All but one of the Democrats I said were safe then continue to improve their numbers.
But a number of races I thought were sure bets for the GOP have tightened in the last few weeks. Top among these is in Indiana, where the GOP’s Richard Mourdock may have shot himself in the foot with his comments about God and rapists. Democratic challenger Joe Donnelly--only marginally better on choice--leads by ten points in the latest polls.
And then there’s Arizona, where Dem Richard Carmona has climbed up about ten points, made last minute ad buys and has been holding Republican Jeff Flake under 50 percent and within the margin of error in recent polls. The other story in Arizona is that President Barack Obama and GOP nominee Mitt Romney are in a dead heat. Arizona has been counted as a red state in most polls I’ve seen, so this could be a real surprise. It only has 11 electoral votes, but that’s more than Iowa’s 6 and Wisconsin’s 10. (And if Obama wins Arizona, he'd better kiss some Latino butt fast.)
In Nebraska, former Democratic Sen. Bob Kerrey was being trounced by GOP Deb Fischer by almost 20 points for most of the race, but Kerrey’s pulled within 3 recently--the margin of error--and might pull off an upset. He recently scored an endorsement from former Republican Sen. Chuck Hagel, who’s always been a bit of a party maverick, but it could be just what Kerrey needs. Hagel, who represented Nebraska too, is campaigning for Kerrey through the weekend.
And the Democratic leaners continue to improve: Tammy Baldwin may yet be first open lesbian in the U.S. Senate, as she leads more comfortably in Wisconsin; Elizabeth Warren is ahead in Massachusetts; Chris Murphy is significantly up in Connecticut ; and Shelley Berkley remains within the margin of error against Dean Heller in Nevada.
Not everything’s been rosy for the Dems on the senate campaign trail. In Ohio, Sherwood Brown has lost considerable ground to GOP challenger Josh Mandel but is still up about five points.
And though Claire McCaskill should have left Republican Todd behind by now, the Republican Party of Missouri, which had abandoned Akin after his “legitimate rape” comments, just poured $700,000 into the race.
In North Dakota, GOPer Rick Berg has overtaken Dem Heidi Heitkamp by about 5 points.

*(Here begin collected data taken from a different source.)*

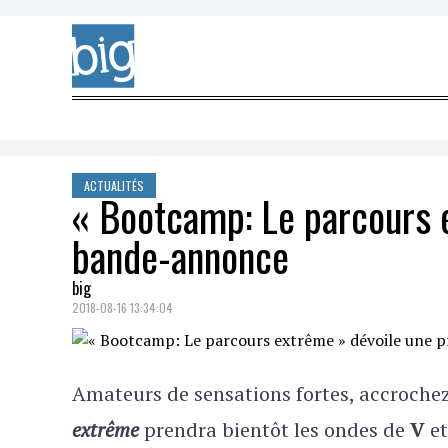
Skip to content
ACTUALITÉS
« Bootcamp: Le parcours 
bande-annonce
big
2018-08-16 13:34:04
Amateurs de sensations fortes, accroche
extrême
prendra bientôt les ondes de
V
et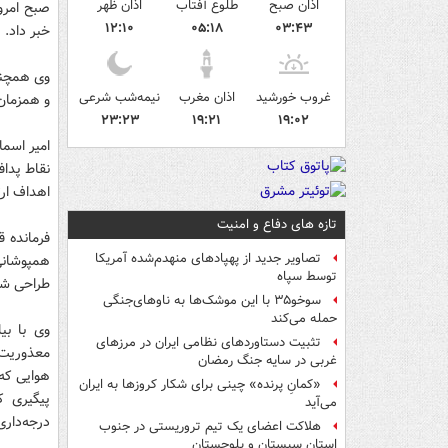
اذان صبح
طلوع آفتاب
اذان ظهر
صبح امروز
۱۲:۱۰
۰۵:۱۸
۰۳:۴۳
خبر داد.
وی همچنی
غروب خورشید
اذان مغرب
نیمه‌شب شرعی
و همزمان 
۲۳:۲۳
۱۹:۲۱
۱۹:۰۲
نقاط پدا
اهداف ارت
تازه های دفاع و امنیت
فرمانده ق
تصاویر جدید از پهپادهای منهدم‌شده آمریکا
همپوشانی 
توسط سپاه
طراحی ش
سوخو۳۵ با این موشک‌ها به ناوهای‌جنگی
حمله می‌کند
وی با بی
تثبیت دستاوردهای نظامی ایران در مرزهای
معذوریت‌ه
غربی در سایه جنگ رمضان
هوایی که 
«کمانِ پرنده» چینی برای شکار کروزها به ایران
پیگیری ک
می‌آید
درجه‌دار
هلاکت اعضای یک تیم تروریستی در جنوب
استان سیستان و بلوچستان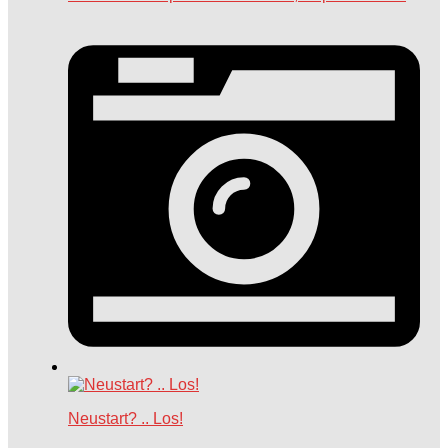
Neustart? .. Los!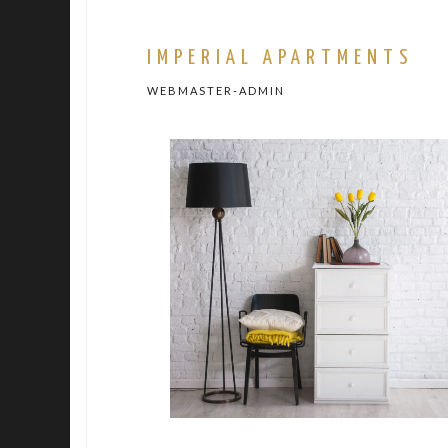
IMPERIAL APARTMENTS
WEBMASTER-ADMIN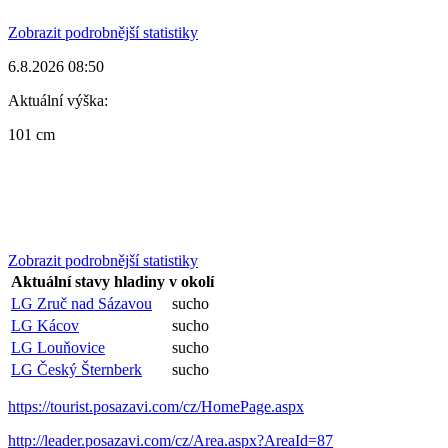
Zobrazit podrobnější statistiky
6.8.2026 08:50
Aktuální výška:
101 cm
Zobrazit podrobnější statistiky
Aktuální stavy hladiny v okolí
LG Zruč nad Sázavou
sucho
LG Kácov
sucho
LG Louňovice
sucho
LG Český Šternberk
sucho
https://tourist.posazavi.com/cz/HomePage.aspx
http://leader.posazavi.com/cz/Area.aspx?AreaId=87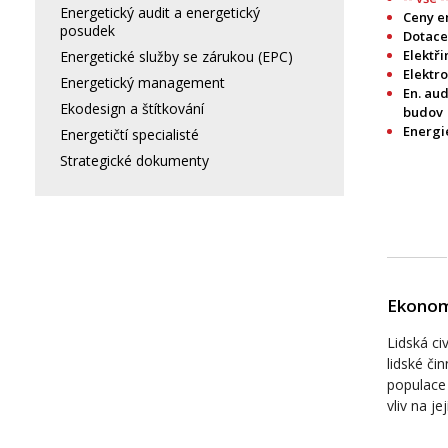
Energetický audit a energetický
Ceny en
posudek
Dotace
Elektři
Energetické služby se zárukou (EPC)
Elektr
Energetický management
En. aud
Ekodesign a štítkování
budov
Energi
Energetičtí specialisté
Strategické dokumenty
Ekonomi
Lidská civ
lidské čin
populace
vliv na je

And still up in the air: Democrat Tim Kaine vs. GOPer George Allen in Virginia, and the Montana match-up between Democrat Jon Tester and Republican Denny Rehberg.
But there seems to be no path now for the Republicans to take the senate.
No one seems to be buying Romney’s Jeep-is-taking-Ohio-jobs-to-China ploy, but he’s doubling down.
After being called out by Jeep’s chief executive with an unequivocal refutation of his recent Ohio ad and a promise to invest $500 million more at the Toledo Jeep plant, Romney spokesperson Andrea Saul responded: “Their comments don’t refute anything in our ad.”
Which is crazy crap.
In the meantime, both New York Mayor Michael Bloomberg and conservative financial magazine The Economist have endorsed Obama. It’s not a very warm endorsement but they loathe Romney precisely because of stuff like the Ohio ad.
Is there a more absurd congressional race than South Florida’s match between Republican incumbent David Rivera and Dem Joe Garcia?
Rivera, who I’ve been following here, just got slapped with 11 ethics violations by a state panel (which includes fellow Republicans). That’s on top of an FBI investigation and a federal probe of campaign fund misuse.
In the meantime, the stooge he set up to run against Garcia in the primary has pleaded the Fifth and will likely cooperate with any and all investigations to stay out of jail.
And Ana Alliegro, Rivera’s former aide and the stooge’s ex-campaign manager, remains missing after skipping her interview with the FBI.